The way it comes collectively:
- Governance and permissions: The app runs within the Databricks workspace and talks on to our chat agent endpoint. With on-behalf-of credentials, the app can obtain seed/closing pictures by UC path through the Recordsdata API below the viewer’s permissions. That offers per-user entry management and clear audit path
- Config as code: App settings (e.g., AGENT_ENDPOINT) are handed through setting variables/secrets and techniques
- Clear interfaces: The chat floor sends a compact Responses payload to the agent and receives a tiny JSON pointer again with a UC Quantity path. The UI then downloads the picture and renders to the consumer
Beneath reveals the 2 key touchpoints within the app code. First, name the agent endpoint:
And render by UC Quantity path:
Finish-to-end Instance
Let’s stroll by way of a single circulation that ties the entire system collectively. Think about a marketer desires to generate a custom-made pet advert picture for “younger city professionals”.
1. Suggest
The chat agent interprets the section and proposes a kind of pet e.g., French Bulldog.

2. Retrieve (instrument name, no era)
On “sure”, the agent calls the image-gen endpoint in retrieval mode and returns the highest three pictures (Quantity paths) from Vector Search ranked by similarity. The app shows candidate #0 because the seed picture.

3. Verify (or iterate)
If the consumer says one thing to the impact of “seems proper”, we proceed. If they are saying “not fairly”, the agent increments seed_index to 1 (then 2) and re-uses the identical top-3 set (no further vector queries) to point out the subsequent possibility. If after three pictures, the consumer continues to be not comfortable, the agent will counsel a brand new pet description and set off one other Vector Search name. This retains the UX snappy and deterministic.
4. Generate and render
On affirmation, the agent calls the endpoint once more with replicate_toggle=true and the identical seed_index. The endpoint reads the chosen seed picture from UC, combines it with the model picture, runs the Kontext multi-image-max generator on Replicate, after which uploads the ultimate PNG again to a UC Quantity. Solely the UC path is returned. The app then downloads the picture and renders it again to the consumer.

Conclusion
On this weblog we’ve demonstrated how multimodal RAG unlocks superior advert personalization. Grounding era with actual picture retrieval is the distinction between generic visuals and artistic that resonates with a selected viewers.

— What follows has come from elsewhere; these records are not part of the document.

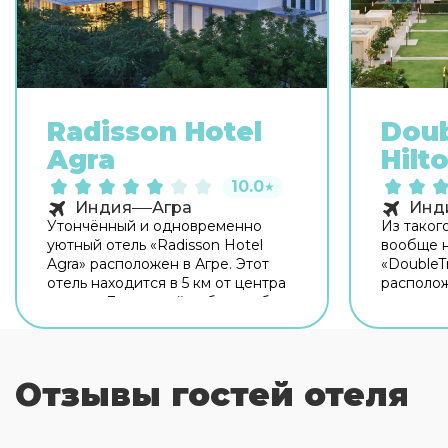
Radisson Hotel
Doub
Agra
Hilt
10.0
★
Индия
Агра
Инд
Утончённый и одновременно
Из таког
уютный отель «Radisson Hotel
вообще н
Agra» расположен в Агре. Этот
«DoubleTr
отель находится в 5 км от центра
располож
города. Для гостей работает бар.
находится
Для гостей работает ресторан.
города. 
Кафе отеля — удобное место для
приятно 
перекуса. Хотите оставаться на
сном в у
связи? В отеле есть бесплатный
в баре. 
Отзывы гостей отеля
Wi-Fi. Если вы путешествуете на
ресторан
машине, припарковаться можно
перекусо
будет на парковке рядом. Также
территор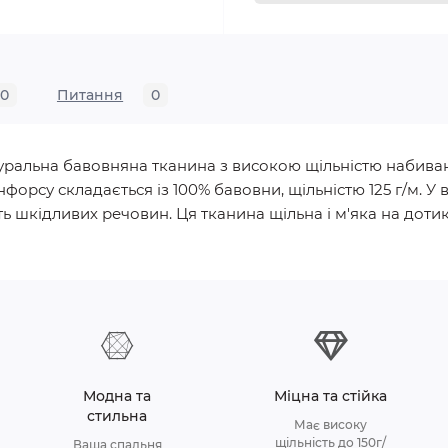
0
Питання
0
натуральна бавовняна тканина з високою щільністю набива
нфорсу складається із 100% бавовни, щільністю 125 г/м.
ь шкідливих речовин. Ця тканина щільна і м'яка на дотик, 
Модна та
Міцна та стійка
стильна
Має високу
щільність до 150г/
Ваша спальня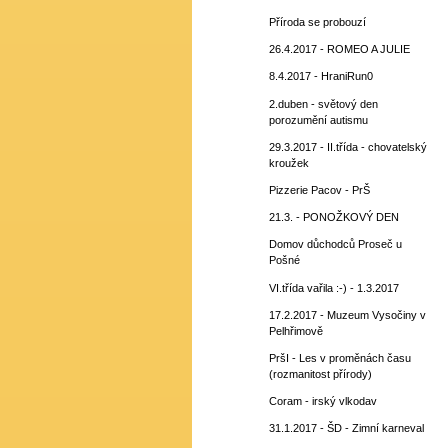
Příroda se probouzí
26.4.2017 - ROMEO A JULIE
8.4.2017 - HraniRun0
2.duben - světový den
porozumění autismu
29.3.2017 - II.třída - chovatelský
kroužek
Pizzerie Pacov - PrŠ
21.3. - PONOŽKOVÝ DEN
Domov důchodců Proseč u
Pošné
VI.třída vařila :-) - 1.3.2017
17.2.2017 - Muzeum Vysočiny v
Pelhřimově
PršI - Les v proměnách času
(rozmanitost přírody)
Coram - irský vlkodav
31.1.2017 - ŠD - Zimní karneval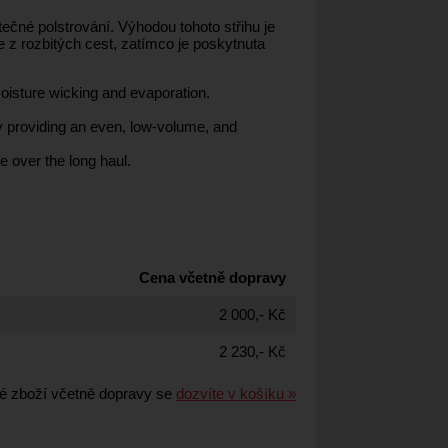
ečné polstrování. Výhodou tohoto střihu je
e z rozbitých cest, zatímco je poskytnuta
moisture wicking and evaporation.
by providing an even, low-volume, and
 over the long haul.
Cena včetně dopravy
2 000,- Kč
2 230,- Kč
é zboží včetně dopravy se
dozvíte v košíku »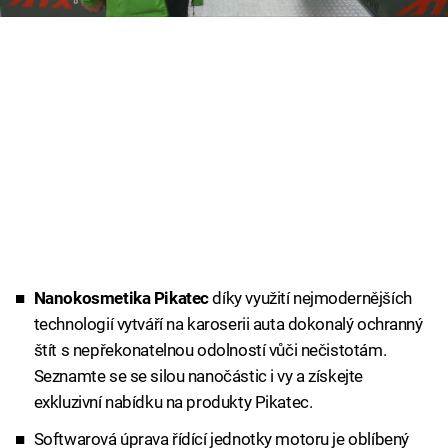
Cool Esport
Pořady
TV Program
Sledujte prima+
Přihlášení
Nanokosmetika Pikatec
díky využití nejmodernějších
Sledujte nás
technologií vytváří na karoserii auta dokonalý ochranný
štít s nepřekonatelnou odolností vůči nečistotám.
Seznamte se se silou nanočástic i vy a získejte
exkluzivní nabídku na produkty Pikatec.
Softwarová úprava řídící jednotky motoru je oblíbený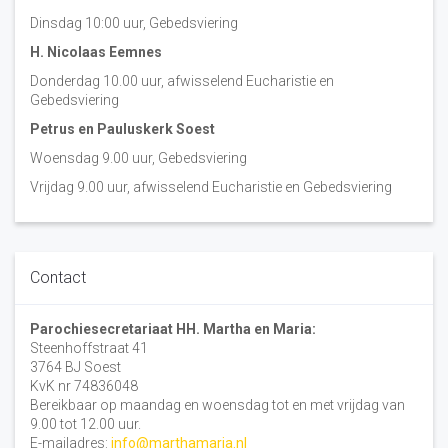
Dinsdag 10:00 uur, Gebedsviering
H. Nicolaas Eemnes
Donderdag 10.00 uur, afwisselend Eucharistie en
Gebedsviering
Petrus en Pauluskerk Soest
Woensdag 9.00 uur, Gebedsviering
Vrijdag 9.00 uur, afwisselend Eucharistie en Gebedsviering
Contact
Parochiesecretariaat HH. Martha en Maria:
Steenhoffstraat 41
3764 BJ Soest
KvK nr 74836048
Bereikbaar op maandag en woensdag tot en met vrijdag van
9.00 tot 12.00 uur.
E-mailadres:
info@marthamaria.nl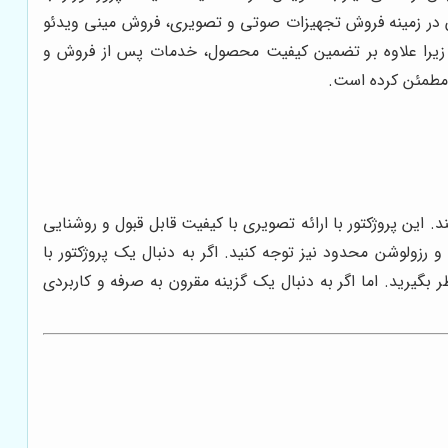
 در زمینه فروش تجهیزات صوتی و تصویری، فروش مینی ویدئو
زیرا علاوه بر تضمین کیفیت محصول، خدمات پس از فروش و
و مطمئن کرده است.
ناسب هستند. این پروژکتور با ارائه تصویری با کیفیت قابل قبول و روشنایی
رزولوشن محدود نیز توجه کنید. اگر به دنبال یک پروژکتور با
ید، می توانید گزینه های دیگری مانند XGIMI MoGo Pro یا Anker Nebula Capsule II را نیز در نظر بگیرید. اما اگر به دنبال یک گزینه مقرون به صرفه و کاربردی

This unlocks:
- Greater visible high quality: Photographic seeds protect finer particulars that text-only prompts battle to breed.
- Contextual alignment: Retrieval anchors scenes and pets to the viewers context enhancing message-image coherence.
- Extra predictable era: Multi-image conditioning (seed + model picture) constrains the mannequin, reducing hallucinations and enhancing model security.
- Quick iteration: Returning the top-3 seeds lets the company cycle by way of with out re-querying. The marketer stays within the loop and steers the ultimate advert picture.
Databricks ensures scalable, ruled, high-performance functions. This structure stays manufacturing prepared with each step working end-to-end contained in the platform:
- Unity Catalog governs all the pieces – supply and generated pictures, tables, Agent. Entry, audit, and lineage are constant.
- Delta tables + Vector Search preserve embeddings transactional and queries low-latency. You’ll be able to re-embed, re-index or filter by metadata with out altering something downstream.
- Mannequin Serving + Mosaic AI Agent Framework separate considerations: the image-gen endpoint is a deterministic service, and the chat agent orchestrates coverage and instruments. Every scales, variations, and rolls again independently.
- Databricks Apps places the UI subsequent to knowledge and companies and MLflow tracing gives turn-by-turn observability.
The result’s a modular, ruled RAG agent that turns viewers insights into high-quality, on-brand inventive at scale.